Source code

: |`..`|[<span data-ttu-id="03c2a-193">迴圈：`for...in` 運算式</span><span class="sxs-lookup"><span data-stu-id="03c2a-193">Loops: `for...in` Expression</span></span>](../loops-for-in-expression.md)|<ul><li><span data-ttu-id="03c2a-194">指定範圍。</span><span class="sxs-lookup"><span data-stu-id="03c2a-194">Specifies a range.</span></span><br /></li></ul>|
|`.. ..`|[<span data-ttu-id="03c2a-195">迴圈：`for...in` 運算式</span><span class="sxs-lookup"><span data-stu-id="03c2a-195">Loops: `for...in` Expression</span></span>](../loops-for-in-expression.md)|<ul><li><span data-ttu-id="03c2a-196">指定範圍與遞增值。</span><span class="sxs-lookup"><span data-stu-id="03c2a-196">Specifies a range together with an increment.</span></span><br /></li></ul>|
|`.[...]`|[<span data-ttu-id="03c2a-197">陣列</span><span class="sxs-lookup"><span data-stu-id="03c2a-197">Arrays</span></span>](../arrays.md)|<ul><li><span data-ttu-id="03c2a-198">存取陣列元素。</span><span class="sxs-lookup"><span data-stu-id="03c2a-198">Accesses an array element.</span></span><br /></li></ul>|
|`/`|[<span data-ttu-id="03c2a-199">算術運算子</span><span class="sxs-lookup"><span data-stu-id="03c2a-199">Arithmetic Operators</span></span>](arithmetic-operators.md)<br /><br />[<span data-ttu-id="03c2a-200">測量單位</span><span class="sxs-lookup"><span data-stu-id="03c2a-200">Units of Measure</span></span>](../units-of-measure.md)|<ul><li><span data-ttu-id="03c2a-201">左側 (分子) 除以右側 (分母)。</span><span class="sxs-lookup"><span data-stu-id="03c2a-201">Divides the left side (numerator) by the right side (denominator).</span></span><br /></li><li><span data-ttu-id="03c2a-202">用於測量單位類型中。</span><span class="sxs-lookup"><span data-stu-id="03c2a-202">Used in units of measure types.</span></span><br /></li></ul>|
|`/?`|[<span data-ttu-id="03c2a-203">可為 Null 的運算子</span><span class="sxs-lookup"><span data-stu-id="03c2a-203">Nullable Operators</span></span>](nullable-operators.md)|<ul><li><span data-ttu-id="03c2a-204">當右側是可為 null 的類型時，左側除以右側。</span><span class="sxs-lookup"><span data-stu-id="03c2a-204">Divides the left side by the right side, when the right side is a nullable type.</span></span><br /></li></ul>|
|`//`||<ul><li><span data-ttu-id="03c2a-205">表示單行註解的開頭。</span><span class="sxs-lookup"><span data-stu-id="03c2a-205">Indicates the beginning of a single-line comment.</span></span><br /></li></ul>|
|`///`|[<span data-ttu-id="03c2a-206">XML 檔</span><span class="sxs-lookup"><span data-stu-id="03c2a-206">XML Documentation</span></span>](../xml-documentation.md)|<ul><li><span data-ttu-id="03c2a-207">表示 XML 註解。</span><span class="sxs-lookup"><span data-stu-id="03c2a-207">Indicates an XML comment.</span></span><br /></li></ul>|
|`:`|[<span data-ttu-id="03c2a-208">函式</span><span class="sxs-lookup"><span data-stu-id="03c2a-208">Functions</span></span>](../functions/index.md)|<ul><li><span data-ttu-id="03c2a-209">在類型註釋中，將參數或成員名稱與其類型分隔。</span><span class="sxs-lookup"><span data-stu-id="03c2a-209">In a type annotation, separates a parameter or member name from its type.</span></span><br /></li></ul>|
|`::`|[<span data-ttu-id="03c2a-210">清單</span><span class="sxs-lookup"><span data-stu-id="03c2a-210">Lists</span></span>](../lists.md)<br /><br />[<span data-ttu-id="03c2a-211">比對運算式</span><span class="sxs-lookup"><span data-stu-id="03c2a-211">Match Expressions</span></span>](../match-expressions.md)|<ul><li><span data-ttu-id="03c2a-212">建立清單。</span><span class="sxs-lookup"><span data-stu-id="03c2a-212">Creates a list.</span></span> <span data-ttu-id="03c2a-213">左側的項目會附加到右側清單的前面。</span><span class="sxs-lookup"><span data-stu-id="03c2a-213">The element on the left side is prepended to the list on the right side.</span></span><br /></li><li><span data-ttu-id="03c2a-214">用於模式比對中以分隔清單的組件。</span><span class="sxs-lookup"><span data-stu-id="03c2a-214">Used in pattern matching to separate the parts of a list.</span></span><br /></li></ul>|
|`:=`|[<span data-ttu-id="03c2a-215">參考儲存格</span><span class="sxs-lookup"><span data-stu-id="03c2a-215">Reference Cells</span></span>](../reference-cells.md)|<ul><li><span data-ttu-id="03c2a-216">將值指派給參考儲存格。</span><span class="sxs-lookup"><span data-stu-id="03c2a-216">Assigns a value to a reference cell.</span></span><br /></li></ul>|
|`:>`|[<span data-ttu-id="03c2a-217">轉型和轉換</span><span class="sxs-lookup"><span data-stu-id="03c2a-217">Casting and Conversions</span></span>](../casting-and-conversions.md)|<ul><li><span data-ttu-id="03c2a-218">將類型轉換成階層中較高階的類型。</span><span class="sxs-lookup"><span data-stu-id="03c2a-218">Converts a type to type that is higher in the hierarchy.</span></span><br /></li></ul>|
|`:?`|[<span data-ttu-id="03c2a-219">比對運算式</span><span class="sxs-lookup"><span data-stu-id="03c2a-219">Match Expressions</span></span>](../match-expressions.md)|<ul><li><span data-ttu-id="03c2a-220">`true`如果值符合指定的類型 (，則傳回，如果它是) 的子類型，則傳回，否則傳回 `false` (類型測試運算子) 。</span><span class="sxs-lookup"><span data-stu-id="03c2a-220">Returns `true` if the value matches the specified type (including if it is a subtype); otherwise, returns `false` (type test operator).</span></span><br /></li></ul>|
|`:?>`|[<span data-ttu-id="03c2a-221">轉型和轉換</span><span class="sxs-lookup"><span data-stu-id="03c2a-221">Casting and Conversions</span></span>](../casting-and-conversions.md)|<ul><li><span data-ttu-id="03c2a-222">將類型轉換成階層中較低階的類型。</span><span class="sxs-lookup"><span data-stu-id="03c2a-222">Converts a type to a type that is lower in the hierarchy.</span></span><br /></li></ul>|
----
**What is expected:** Write out every entry again exactly, please, with nothing missing.

**Response to the exercise:**
Source code

: |`..`|[<span data-ttu-id="03c2a-193">迴圈：`for...in` 運算式</span><span class="sxs-lookup"><span data-stu-id="03c2a-193">Loops: `for...in` Expression</span></span>](../loops-for-in-expression.md)|<ul><li><span data-ttu-id="03c2a-194">指定範圍。</span><span class="sxs-lookup"><span data-stu-id="03c2a-194">Specifies a range.</span></span><br /></li></ul>|
|`.. ..`|[<span data-ttu-id="03c2a-195">迴圈：`for...in` 運算式</span><span class="sxs-lookup"><span data-stu-id="03c2a-195">Loops: `for...in` Expression</span></span>](../loops-for-in-expression.md)|<ul><li><span data-ttu-id="03c2a-196">指定範圍與遞增值。</span><span class="sxs-lookup"><span data-stu-id="03c2a-196">Specifies a range together with an increment.</span></span><br /></li></ul>|
|`.[...]`|[<span data-ttu-id="03c2a-197">陣列</span><span class="sxs-lookup"><span data-stu-id="03c2a-197">Arrays</span></span>](../arrays.md)|<ul><li><span data-ttu-id="03c2a-198">存取陣列元素。</span><span class="sxs-lookup"><span data-stu-id="03c2a-198">Accesses an array element.</span></span><br /></li></ul>|
|`/`|[<span data-ttu-id="03c2a-199">算術運算子</span><span class="sxs-lookup"><span data-stu-id="03c2a-199">Arithmetic Operators</span></span>](arithmetic-operators.md)<br /><br />[<span data-ttu-id="03c2a-200">測量單位</span><span class="sxs-lookup"><span data-stu-id="03c2a-200">Units of Measure</span></span>](../units-of-measure.md)|<ul><li><span data-ttu-id="03c2a-201">左側 (分子) 除以右側 (分母)。</span><span class="sxs-lookup"><span data-stu-id="03c2a-201">Divides the left side (numerator) by the right side (denominator).</span></span><br /></li><li><span data-ttu-id="03c2a-202">用於測量單位類型中。</span><span class="sxs-lookup"><span data-stu-id="03c2a-202">Used in units of measure types.</span></span><br /></li></ul>|
|`/?`|[<span data-ttu-id="03c2a-203">可為 Null 的運算子</span><span class="sxs-lookup"><span data-stu-id="03c2a-203">Nullable Operators</span></span>](nullable-operators.md)|<ul><li><span data-ttu-id="03c2a-204">當右側是可為 null 的類型時，左側除以右側。</span><span class="sxs-lookup"><span data-stu-id="03c2a-204">Divides the left side by the right side, when the right side is a nullable type.</span></span><br /></li></ul>|
|`//`||<ul><li><span data-ttu-id="03c2a-205">表示單行註解的開頭。</span><span class="sxs-lookup"><span data-stu-id="03c2a-205">Indicates the beginning of a single-line comment.</span></span><br /></li></ul>|
|`///`|[<span data-ttu-id="03c2a-206">XML 檔</span><span class="sxs-lookup"><span data-stu-id="03c2a-206">XML Documentation</span></span>](../xml-documentation.md)|<ul><li><span data-ttu-id="03c2a-207">表示 XML 註解。</span><span class="sxs-lookup"><span data-stu-id="03c2a-207">Indicates an XML comment.</span></span><br /></li></ul>|
|`:`|[<span data-ttu-id="03c2a-208">函式</span><span class="sxs-lookup"><span data-stu-id="03c2a-208">Functions</span></span>](../functions/index.md)|<ul><li><span data-ttu-id="03c2a-209">在類型註釋中，將參數或成員名稱與其類型分隔。</span><span class="sxs-lookup"><span data-stu-id="03c2a-209">In a type annotation, separates a parameter or member name from its type.</span></span><br /></li></ul>|
|`::`|[<span data-ttu-id="03c2a-210">清單</span><span class="sxs-lookup"><span data-stu-id="03c2a-210">Lists</span></span>](../lists.md)<br /><br />[<span data-ttu-id="03c2a-211">比對運算式</span><span class="sxs-lookup"><span data-stu-id="03c2a-211">Match Expressions</span></span>](../match-expressions.md)|<ul><li><span data-ttu-id="03c2a-212">建立清單。</span><span class="sxs-lookup"><span data-stu-id="03c2a-212">Creates a list.</span></span> <span data-ttu-id="03c2a-213">左側的項目會附加到右側清單的前面。</span><span class="sxs-lookup"><span data-stu-id="03c2a-213">The element on the left side is prepended to the list on the right side.</span></span><br /></li><li><span data-ttu-id="03c2a-214">用於模式比對中以分隔清單的組件。</span><span class="sxs-lookup"><span data-stu-id="03c2a-214">Used in pattern matching to separate the parts of a list.</span></span><br /></li></ul>|
|`:=`|[<span data-ttu-id="03c2a-215">參考儲存格</span><span class="sxs-lookup"><span data-stu-id="03c2a-215">Reference Cells</span></span>](../reference-cells.md)|<ul><li><span data-ttu-id="03c2a-216">將值指派給參考儲存格。</span><span class="sxs-lookup"><span data-stu-id="03c2a-216">Assigns a value to a reference cell.</span></span><br /></li></ul>|
|`:>`|[<span data-ttu-id="03c2a-217">轉型和轉換</span><span class="sxs-lookup"><span data-stu-id="03c2a-217">Casting and Conversions</span></span>](../casting-and-conversions.md)|<ul><li><span data-ttu-id="03c2a-218">將類型轉換成階層中較高階的類型。</span><span class="sxs-lookup"><span data-stu-id="03c2a-218">Converts a type to type that is higher in the hierarchy.</span></span><br /></li></ul>|
|`:?`|[<span data-ttu-id="03c2a-219">比對運算式</span><span class="sxs-lookup"><span data-stu-id="03c2a-219">Match Expressions</span></span>](../match-expressions.md)|<ul><li><span data-ttu-id="03c2a-220">`true`如果值符合指定的類型 (，則傳回，如果它是) 的子類型，則傳回，否則傳回 `false` (類型測試運算子) 。</span><span class="sxs-lookup"><span data-stu-id="03c2a-220">Returns `true` if the value matches the specified type (including if it is a subtype); otherwise, returns `false` (type test operator).</span></span><br /></li></ul>|
|`:?>`|[<span data-ttu-id="03c2a-221">轉型和轉換</span><span class="sxs-lookup"><span data-stu-id="03c2a-221">Casting and Conversions</span></span>](../casting-and-conversions.md)|<ul><li><span data-ttu-id="03c2a-222">將類型轉換成階層中較低階的類型。</span><span class="sxs-lookup"><span data-stu-id="03c2a-222">Converts a type to a type that is lower in the hierarchy.</span></span><br /></li></ul>|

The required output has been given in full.